The full medical records of the patients in the study group (asthma) were thoroughly reviewed and validated for baseline characteristics, details of the clinical course of the disease (e.g., severity of asthma, activity of the disease, medications used, time and number of asthmatic attacks, predisposing factors such as smoking, time point of first diagnosis) and laboratory reports. The women in the study group were sub-divided into 2 subgroups: active and inactive disease during pregnancy. The activity was simply defined as active disease if there was at least one asthmatic attack per pregnancy course, in spite of previously under control with proper treatment, based on documentation of the internists who took care of the patients.

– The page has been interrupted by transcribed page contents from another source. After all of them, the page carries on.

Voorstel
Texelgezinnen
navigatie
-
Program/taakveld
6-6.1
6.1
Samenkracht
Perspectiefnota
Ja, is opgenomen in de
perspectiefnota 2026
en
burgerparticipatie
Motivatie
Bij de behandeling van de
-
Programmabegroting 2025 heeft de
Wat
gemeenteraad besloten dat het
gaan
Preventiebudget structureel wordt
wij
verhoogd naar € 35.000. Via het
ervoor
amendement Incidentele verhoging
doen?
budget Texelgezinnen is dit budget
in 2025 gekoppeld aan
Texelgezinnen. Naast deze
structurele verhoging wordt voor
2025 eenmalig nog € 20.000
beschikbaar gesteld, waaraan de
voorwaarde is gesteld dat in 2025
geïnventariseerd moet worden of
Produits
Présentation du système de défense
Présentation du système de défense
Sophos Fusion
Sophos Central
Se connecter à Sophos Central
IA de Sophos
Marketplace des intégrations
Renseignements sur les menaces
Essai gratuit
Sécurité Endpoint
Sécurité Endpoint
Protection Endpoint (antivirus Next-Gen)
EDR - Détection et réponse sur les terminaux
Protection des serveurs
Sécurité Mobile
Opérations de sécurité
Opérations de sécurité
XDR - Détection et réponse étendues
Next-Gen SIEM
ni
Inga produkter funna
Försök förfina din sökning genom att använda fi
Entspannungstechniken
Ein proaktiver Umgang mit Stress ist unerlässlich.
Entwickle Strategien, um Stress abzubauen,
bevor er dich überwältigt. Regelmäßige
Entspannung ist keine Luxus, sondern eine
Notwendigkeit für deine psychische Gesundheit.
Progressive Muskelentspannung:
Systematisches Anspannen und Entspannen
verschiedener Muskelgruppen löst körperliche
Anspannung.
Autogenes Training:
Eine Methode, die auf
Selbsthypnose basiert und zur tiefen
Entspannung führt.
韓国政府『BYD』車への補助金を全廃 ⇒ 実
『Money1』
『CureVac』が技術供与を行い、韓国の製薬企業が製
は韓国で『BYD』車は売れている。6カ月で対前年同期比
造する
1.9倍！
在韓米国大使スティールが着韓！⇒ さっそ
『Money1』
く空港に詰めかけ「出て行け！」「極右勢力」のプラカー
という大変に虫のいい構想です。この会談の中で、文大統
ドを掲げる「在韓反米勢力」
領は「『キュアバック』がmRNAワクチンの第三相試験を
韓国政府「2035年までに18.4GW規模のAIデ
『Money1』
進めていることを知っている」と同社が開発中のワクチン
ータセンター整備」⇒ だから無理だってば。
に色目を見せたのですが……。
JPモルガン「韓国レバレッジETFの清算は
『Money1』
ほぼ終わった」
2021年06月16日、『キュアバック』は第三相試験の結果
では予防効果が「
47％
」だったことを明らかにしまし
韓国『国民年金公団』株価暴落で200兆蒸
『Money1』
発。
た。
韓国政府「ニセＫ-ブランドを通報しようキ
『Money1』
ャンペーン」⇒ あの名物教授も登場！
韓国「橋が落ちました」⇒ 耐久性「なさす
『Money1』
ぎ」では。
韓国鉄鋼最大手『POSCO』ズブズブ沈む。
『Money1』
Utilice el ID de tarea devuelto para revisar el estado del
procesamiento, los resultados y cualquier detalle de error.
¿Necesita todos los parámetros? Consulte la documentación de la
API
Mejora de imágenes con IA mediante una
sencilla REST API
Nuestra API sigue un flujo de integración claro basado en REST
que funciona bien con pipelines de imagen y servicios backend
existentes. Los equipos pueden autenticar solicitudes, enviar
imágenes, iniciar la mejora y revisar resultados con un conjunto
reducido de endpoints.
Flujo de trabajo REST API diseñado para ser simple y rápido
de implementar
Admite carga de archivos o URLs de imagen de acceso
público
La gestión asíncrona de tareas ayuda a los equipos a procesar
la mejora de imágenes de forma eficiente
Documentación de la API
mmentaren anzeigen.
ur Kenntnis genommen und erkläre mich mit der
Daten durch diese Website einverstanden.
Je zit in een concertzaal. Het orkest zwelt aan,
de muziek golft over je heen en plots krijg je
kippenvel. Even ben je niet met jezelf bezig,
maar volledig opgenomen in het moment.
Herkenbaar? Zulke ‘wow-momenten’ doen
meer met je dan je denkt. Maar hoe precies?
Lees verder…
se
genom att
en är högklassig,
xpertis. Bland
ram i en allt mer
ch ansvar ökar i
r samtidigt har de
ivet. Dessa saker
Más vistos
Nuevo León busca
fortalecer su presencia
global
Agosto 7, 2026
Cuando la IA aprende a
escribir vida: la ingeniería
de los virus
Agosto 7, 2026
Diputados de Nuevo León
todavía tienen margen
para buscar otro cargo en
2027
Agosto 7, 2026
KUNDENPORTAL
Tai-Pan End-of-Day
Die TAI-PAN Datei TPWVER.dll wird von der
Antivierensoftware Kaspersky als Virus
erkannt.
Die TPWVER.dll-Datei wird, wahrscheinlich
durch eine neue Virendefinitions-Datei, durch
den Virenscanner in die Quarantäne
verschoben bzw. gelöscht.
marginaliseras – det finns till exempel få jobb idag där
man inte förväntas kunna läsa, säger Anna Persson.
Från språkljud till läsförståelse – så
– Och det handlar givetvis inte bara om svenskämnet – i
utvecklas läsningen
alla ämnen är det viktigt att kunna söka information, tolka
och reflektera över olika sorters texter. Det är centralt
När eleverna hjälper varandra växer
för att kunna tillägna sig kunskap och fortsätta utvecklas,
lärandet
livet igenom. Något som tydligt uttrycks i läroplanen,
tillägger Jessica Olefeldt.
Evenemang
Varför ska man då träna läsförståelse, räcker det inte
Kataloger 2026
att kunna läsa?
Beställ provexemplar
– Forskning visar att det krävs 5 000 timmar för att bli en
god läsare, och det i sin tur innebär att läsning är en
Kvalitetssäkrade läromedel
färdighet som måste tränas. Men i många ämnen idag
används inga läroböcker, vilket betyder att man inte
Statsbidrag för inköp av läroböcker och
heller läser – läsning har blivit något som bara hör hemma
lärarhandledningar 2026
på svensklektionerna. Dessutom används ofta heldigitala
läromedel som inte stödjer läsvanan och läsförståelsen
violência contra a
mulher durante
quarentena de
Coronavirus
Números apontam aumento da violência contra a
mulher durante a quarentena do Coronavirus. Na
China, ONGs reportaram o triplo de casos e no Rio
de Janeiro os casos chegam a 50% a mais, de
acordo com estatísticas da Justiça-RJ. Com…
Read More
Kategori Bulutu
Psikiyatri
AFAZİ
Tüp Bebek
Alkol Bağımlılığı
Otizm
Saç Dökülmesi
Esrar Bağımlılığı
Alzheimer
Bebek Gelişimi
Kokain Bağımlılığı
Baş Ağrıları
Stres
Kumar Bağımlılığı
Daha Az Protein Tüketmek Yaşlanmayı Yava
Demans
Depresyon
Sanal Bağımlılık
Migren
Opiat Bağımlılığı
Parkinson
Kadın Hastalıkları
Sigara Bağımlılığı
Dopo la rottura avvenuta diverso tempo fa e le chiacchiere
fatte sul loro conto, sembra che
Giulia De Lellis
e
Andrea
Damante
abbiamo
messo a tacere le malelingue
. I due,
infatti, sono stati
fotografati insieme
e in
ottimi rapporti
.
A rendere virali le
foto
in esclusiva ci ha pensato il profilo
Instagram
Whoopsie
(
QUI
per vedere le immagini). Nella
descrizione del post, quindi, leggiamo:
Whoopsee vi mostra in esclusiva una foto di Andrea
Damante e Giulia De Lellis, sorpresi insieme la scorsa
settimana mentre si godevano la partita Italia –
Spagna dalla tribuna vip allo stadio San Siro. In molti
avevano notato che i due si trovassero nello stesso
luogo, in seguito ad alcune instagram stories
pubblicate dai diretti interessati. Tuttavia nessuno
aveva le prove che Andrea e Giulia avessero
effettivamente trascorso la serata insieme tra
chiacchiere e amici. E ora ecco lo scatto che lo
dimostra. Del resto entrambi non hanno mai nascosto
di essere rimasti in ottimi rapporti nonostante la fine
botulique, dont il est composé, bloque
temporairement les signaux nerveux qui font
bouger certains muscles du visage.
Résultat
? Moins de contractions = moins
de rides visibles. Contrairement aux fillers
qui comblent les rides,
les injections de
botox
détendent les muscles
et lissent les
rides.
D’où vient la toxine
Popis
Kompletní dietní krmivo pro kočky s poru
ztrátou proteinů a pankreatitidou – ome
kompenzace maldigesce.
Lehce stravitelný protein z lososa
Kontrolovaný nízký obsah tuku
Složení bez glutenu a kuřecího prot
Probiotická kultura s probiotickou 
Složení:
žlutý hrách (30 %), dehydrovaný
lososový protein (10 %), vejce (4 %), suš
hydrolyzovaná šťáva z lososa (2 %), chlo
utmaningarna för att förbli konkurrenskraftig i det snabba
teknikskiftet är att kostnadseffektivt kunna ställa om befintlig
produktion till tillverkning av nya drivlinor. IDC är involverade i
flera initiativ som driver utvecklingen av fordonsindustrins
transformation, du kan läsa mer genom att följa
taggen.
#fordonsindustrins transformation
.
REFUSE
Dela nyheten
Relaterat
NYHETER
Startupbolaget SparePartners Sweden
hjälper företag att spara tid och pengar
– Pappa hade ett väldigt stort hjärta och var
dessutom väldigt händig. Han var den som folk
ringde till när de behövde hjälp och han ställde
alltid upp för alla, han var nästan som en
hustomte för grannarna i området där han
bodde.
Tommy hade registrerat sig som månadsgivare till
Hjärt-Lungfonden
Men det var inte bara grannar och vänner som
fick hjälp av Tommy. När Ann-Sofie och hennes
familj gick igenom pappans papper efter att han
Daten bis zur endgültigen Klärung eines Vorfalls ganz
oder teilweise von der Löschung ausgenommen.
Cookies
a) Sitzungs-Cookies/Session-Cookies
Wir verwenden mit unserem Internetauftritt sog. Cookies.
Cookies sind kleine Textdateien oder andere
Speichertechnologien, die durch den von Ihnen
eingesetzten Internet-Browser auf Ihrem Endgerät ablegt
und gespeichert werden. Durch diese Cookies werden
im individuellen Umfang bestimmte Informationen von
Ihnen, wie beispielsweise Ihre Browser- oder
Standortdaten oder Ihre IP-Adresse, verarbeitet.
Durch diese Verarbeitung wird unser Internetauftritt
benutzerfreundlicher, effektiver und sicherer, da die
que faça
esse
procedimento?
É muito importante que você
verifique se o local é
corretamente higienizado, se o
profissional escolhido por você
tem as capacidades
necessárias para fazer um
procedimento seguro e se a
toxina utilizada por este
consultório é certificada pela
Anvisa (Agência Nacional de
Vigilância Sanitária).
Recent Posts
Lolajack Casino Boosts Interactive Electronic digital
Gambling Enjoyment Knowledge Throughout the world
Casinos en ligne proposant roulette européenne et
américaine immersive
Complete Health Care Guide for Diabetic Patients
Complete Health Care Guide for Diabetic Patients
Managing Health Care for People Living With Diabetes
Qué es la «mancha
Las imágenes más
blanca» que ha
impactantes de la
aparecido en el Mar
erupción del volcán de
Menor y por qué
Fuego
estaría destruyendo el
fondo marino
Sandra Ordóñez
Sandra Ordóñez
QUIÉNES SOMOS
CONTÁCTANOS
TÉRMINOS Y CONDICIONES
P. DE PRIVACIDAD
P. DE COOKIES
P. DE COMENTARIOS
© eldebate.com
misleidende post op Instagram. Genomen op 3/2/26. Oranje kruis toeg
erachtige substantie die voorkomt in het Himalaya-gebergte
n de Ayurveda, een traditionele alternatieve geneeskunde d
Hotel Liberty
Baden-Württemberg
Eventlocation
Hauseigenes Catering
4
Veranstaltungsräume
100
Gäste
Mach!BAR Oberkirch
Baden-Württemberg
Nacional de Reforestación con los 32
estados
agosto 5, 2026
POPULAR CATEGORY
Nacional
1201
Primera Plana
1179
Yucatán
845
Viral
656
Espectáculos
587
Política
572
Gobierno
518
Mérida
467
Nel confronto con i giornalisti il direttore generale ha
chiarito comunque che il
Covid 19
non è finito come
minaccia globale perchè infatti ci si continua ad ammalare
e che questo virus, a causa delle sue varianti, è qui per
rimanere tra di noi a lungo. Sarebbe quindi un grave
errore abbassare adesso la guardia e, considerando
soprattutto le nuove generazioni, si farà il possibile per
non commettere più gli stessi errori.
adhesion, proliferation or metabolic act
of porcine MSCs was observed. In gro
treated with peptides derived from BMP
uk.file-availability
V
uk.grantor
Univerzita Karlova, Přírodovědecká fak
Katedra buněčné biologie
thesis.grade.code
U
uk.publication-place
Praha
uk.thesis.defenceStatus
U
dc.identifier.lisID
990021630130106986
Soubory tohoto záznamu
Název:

All of the recruited women in both groups were comprehensively reviewed for the common adverse pregnancy outcomes as follows: abortion (miscarriage at or prior to 20 weeks of pregnancy), stillbirth (birth of the baby with no Apgar score), preterm birth (birth prior to 37 complete weeks of pregnancy), intrauterine growth restriction (birth weight less than 10th percentile of the standard growth chart), low birth weight (birth weight of less than 2500 g), preeclampsia (a new onset of hypertension in the second half of pregnancy together with proteinuria which was defined as 24-h urine protein of greater than 300 mg), gestational diabetes mellitus based on the two-step criteria recommended by American College of Obstetricians and Gynecologists (ACOG), antepartum hemorrhage, route of delivery (cesarean section rate), low Apgar scores (the score of less than 7 at 5 min), and postpartum hemorrhage. The pregnancy outcomes mentioned above were compared between (1) the study groups and the control groups, and (2) the control group and the subgroup of patients with active asthma during pregnancy.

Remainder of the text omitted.